**SOURCE TEXT**
The changes to OR especifically were meant to change the balance of several aspects of the magic system across the almost all the spell categories (Combat, Detection, Illusion, and Manipulations) and generally address what I continue to feel is a setting inconsistency in the imbalance of Magic and technology (where the former is able to affect, complement, and boost the latter with far too much ease, and the opposite is hardly true). Several threshold/OR alternatives were playtested (1,2,3,4; 1,2,3,5; and 1,2,4,6), after analyzing feedback on the impact on the various magical systems, I opted for the one I continue to feel best represents the inherent difficulty mana should have in affecting highly complex technological devices (regardless of spell type involved). This choice is entirely my responsability.

**ENTRIES SHOWN**
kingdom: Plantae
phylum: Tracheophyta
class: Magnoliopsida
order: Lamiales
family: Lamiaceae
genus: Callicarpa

...

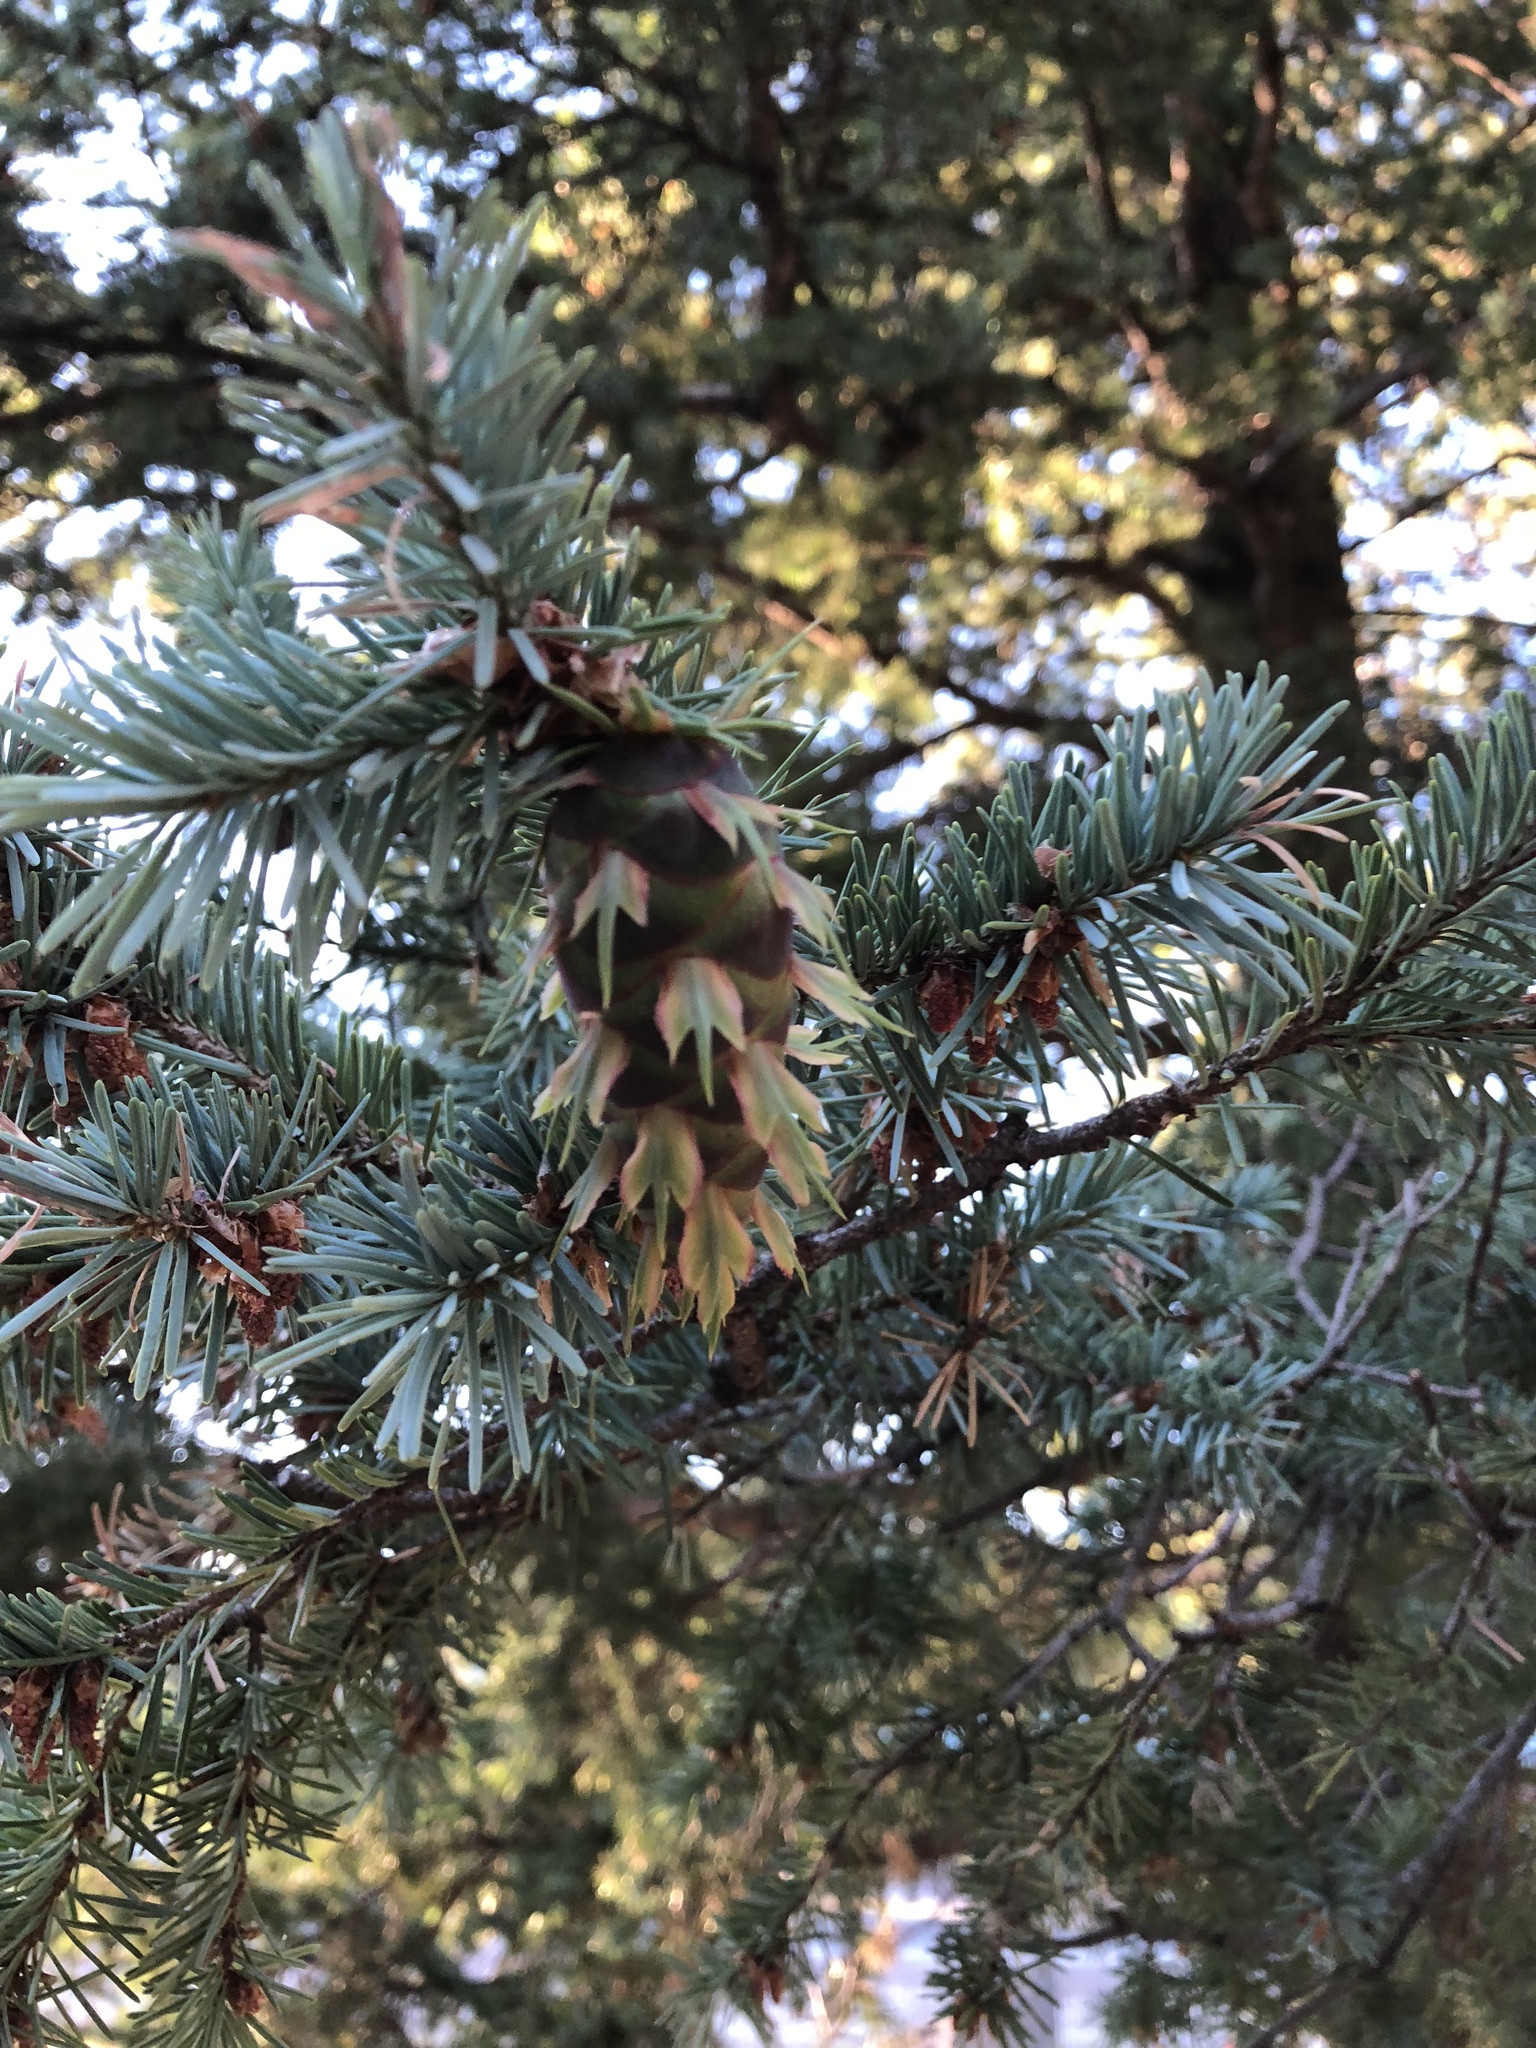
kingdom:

--

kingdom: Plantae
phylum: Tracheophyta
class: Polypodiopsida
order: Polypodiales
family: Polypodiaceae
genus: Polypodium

**REQUESTS**
[a] List the spell categories named in the magic-system text.
[b] Answer these from the magic-system text:
(i) Which threshold/OR alternatives were playtested?
(ii) Which of the two, magic or technology, can affect and boost the other with far too much ease?
(iii) What was analyzed before the choice among the alternatives was made?
[c] From the magic-system text, pull out the passage that begins at the words "The changes to" and ends after the words "entirely my responsability.".
The material has no connection to the magic-system text.

**ANSWERS TO THE EXERCISE**
[a] Combat, Detection, Illusion, Manipulations

[b]
(i) 1,2,3,4; 1,2,3,5; and 1,2,4,6
(ii) Magic
(iii) Feedback on the impact on the various magical systems

[c]
The changes to OR especifically were meant to change the balance of several aspects of the magic system across the almost all the spell categories (Combat, Detection, Illusion, and Manipulations) and generally address what I continue to feel is a setting inconsistency in the imbalance of Magic and technology (where the former is able to affect, complement, and boost the latter with far too much ease, and the opposite is hardly true). Several threshold/OR alternatives were playtested (1,2,3,4; 1,2,3,5; and 1,2,4,6), after analyzing feedback on the impact on the various magical systems, I opted for the one I continue to feel best represents the inherent difficulty mana should have in affecting highly complex technological devices (regardless of spell type involved). This choice is entirely my responsability.